From my earlier mention of our brains and their ability to handle information, you may have guessed that this is how I view learning – as a constant process of our brains receiving, assessing, organizing, storing, using, recalling, and distributing information. And you’d be right. Robert Siegler (2006), a leading expert on children’s information processing, would support a view such as mine. But I don’t believe it’s merely the information being processed that develops us cognitively. It’s the development of that brain (that brain which I love) that gives us the abilities to learn and experience life in new and more complex ways. Piaget’s theory of the four stages of cognitive development (Piaget, 1954) support my belief that as we age, and as the various lobes and parts of our brains develop, our brains become capable of more than what they were capable of previously. A personal experience was my own (self theorized) frontal lobe development that seemingly occurred in my mid- to late-20s. Before that time, planning, list-making, and evaluating long-term consequences were not things that my brain seemed to want, much less need, to do. But at the age of 27, I found myself making lists of things I wanted to get done. I found myself planning my weekend get-togethers with friends and family. I found myself evaluating the consequences of decisions (that I won’t go into on this post) like I had never considered before. And it didn’t feel so much like a choice that I made to change my daily patterns of life. It felt like I was changing from the inside out. My thought patterns were changing the way that I lived.
But along with the abilities of our individual brains, I believe that our physical, social, and mental development are paramount in the learning process. It’s our genetic material, in combination with our environment, that shapes our physical development. And it’s that physical development that gives us the tools we need to put ourselves in the right environment for learning. Our environment, or the social setting we find ourselves in, can make or break learning. If you live in an environment where violence reigns, or where education is considered irrelevant or unnecessary, or where you are cut off from those who know more than you, or where you have no access to materials that can increase your knowledge of the world, LEARNING IS NOT HAPPENING. No matter how adept your brain, or how developed your body, if you do not have a way to be introduced to new information, you are not learning.
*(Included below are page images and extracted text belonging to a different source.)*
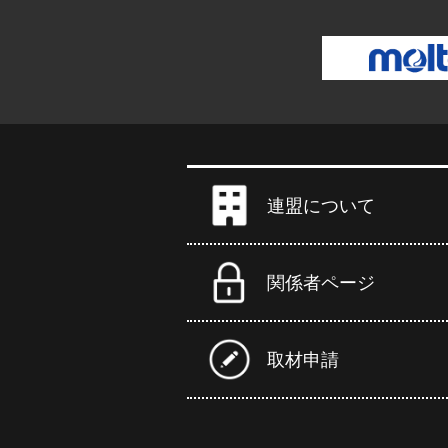
連盟について
関係者ページ
取材申請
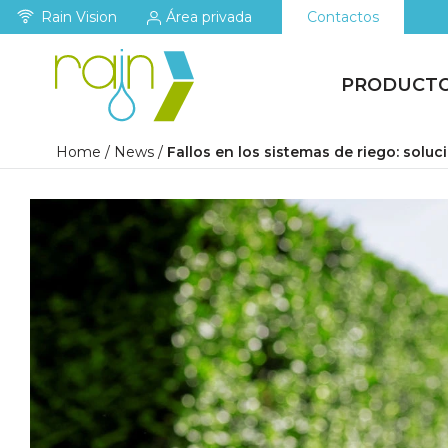
Rain Vision
Área privada
Contactos
PRODUCT
Home
/
News
/
Fallos en los sistemas de riego: solu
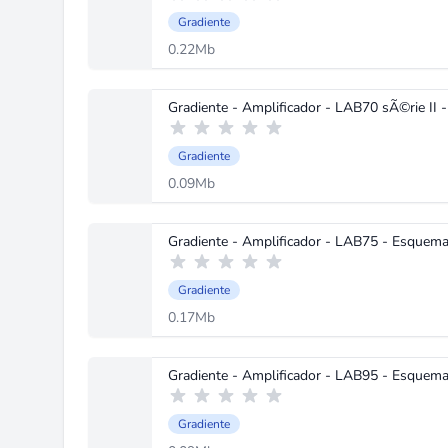
Gradiente
0.22Mb
Gradiente - Amplificador - LAB70 sÃ©rie II 
Gradiente
0.09Mb
Gradiente - Amplificador - LAB75 - Esquema
Gradiente
0.17Mb
Gradiente - Amplificador - LAB95 - Esquema
Gradiente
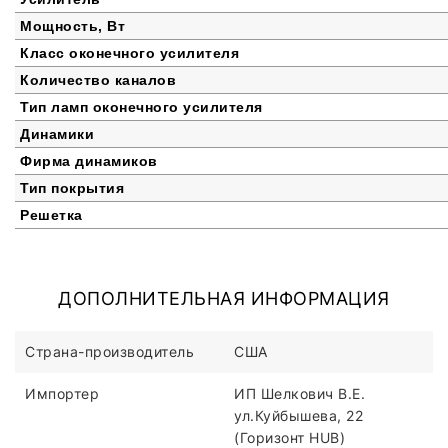
Мощность, Вт
Класс оконечного усилителя
Количество каналов
Тип ламп оконечного усилителя
Динамики
Фирма динамиков
Тип покрытия
Решетка
ДОПОЛНИТЕЛЬНАЯ ИНФОРМАЦИЯ
Страна-производитель
США
Импортер
ИП Шелкович В.Е.
ул.Куйбышева, 22
(Горизонт HUB)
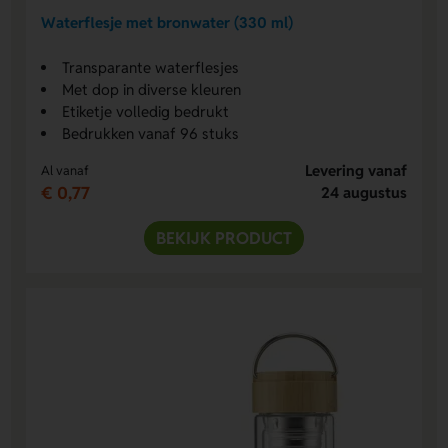
Waterflesje met bronwater (330 ml)
Transparante waterflesjes
Met dop in diverse kleuren
Etiketje volledig bedrukt
Bedrukken vanaf 96 stuks
Levering vanaf
Al vanaf
€ 0,77
24 augustus
BEKIJK PRODUCT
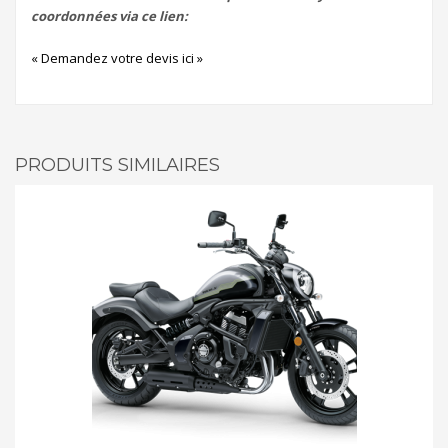
coordonnées via ce lien:
« Demandez votre devis ici »
PRODUITS SIMILAIRES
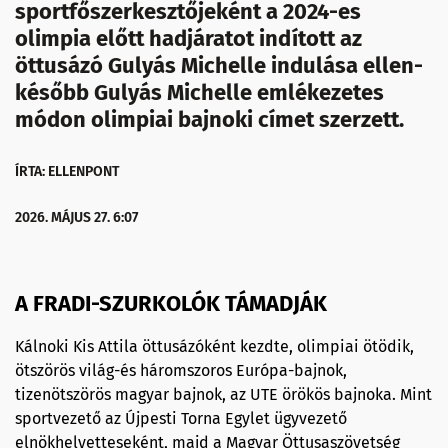
sportfőszerkesztőjeként a 2024-es
olimpia előtt hadjáratot indított az
öttusázó Gulyás Michelle indulása ellen-
később Gulyás Michelle emlékezetes
módon olimpiai bajnoki címet szerzett.
ÍRTA: ELLENPONT
2026. MÁJUS 27. 6:07
A FRADI-SZURKOLÓK TÁMADJÁK
Kálnoki Kis Attila öttusázóként kezdte, olimpiai ötödik,
ötszörös világ-és háromszoros Európa-bajnok,
tizenötszörös magyar bajnok, az UTE örökös bajnoka. Mint
sportvezető az Újpesti Torna Egylet ügyvezető
elnökhelyetteseként, majd a Magyar Öttusaszövetség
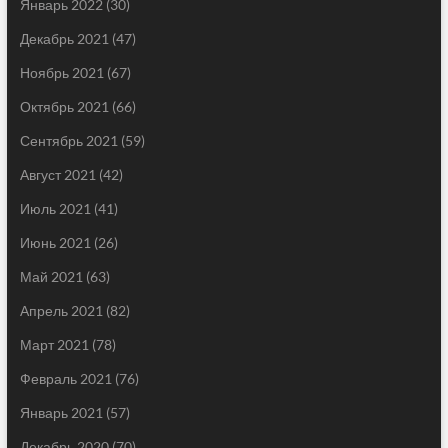
Январь 2022
(30)
Декабрь 2021
(47)
Ноябрь 2021
(67)
Октябрь 2021
(66)
Сентябрь 2021
(59)
Август 2021
(42)
Июль 2021
(41)
Июнь 2021
(26)
Май 2021
(63)
Апрель 2021
(82)
Март 2021
(78)
Февраль 2021
(76)
Январь 2021
(57)
Декабрь 2020
(70)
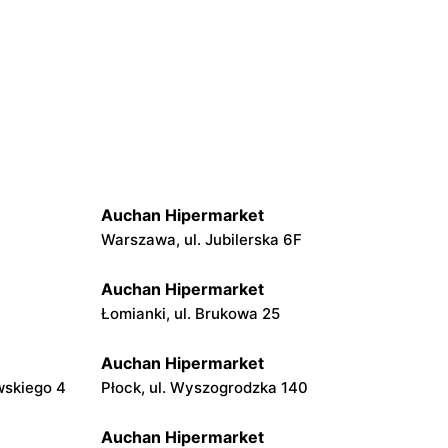
Auchan Hipermarket
Warszawa, ul. Jubilerska 6F
Auchan Hipermarket
Łomianki, ul. Brukowa 25
Auchan Hipermarket
wskiego 4
Płock, ul. Wyszogrodzka 140
Auchan Hipermarket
Unless presented with an alternative, be it real or imaginary, you cannot even learn what type of situation you are experiencing. If all you know is violence, it’s not violence. It’s just what is. Lev Vygotsky’s theory that knowledge is situated and collaborative supports this view (Gauvain & Parke, 2010). A child’s home life is what it is – most of the time, as educators, we won’t have an opportunity to do much about that. But, as educators, I believe we have the honorable responsibility of offering children the opportunity and motivation to learn. We provide the sociocultural context that allows and/or empowers a child to embrace their scientific abilities, or discover their creative writing style, or even to realize their potential to change the world.
Piaget, J. (1954). The construction of reality in the child. New York: Basic Books.
DeCasper, A. J., & Spence, M. J. (1986). Prenatal maternal speech influences newborn’s perception of speech sounds. Infant Behavior and Development, 9, 133-150.
Siegler, R. S. (2006). Microgenetic analysis of learning. In W. Damon & R. Lerner (Eds.), Handbook of child psychology (6th ed.). New York: Wiley.
Gauvain, M., & Parke, R. D. (2010). Socialization. In M. H. Bornstein (Eds.). Encyclopedia of infant and early childhood development. Oxford, UK: Elsevier.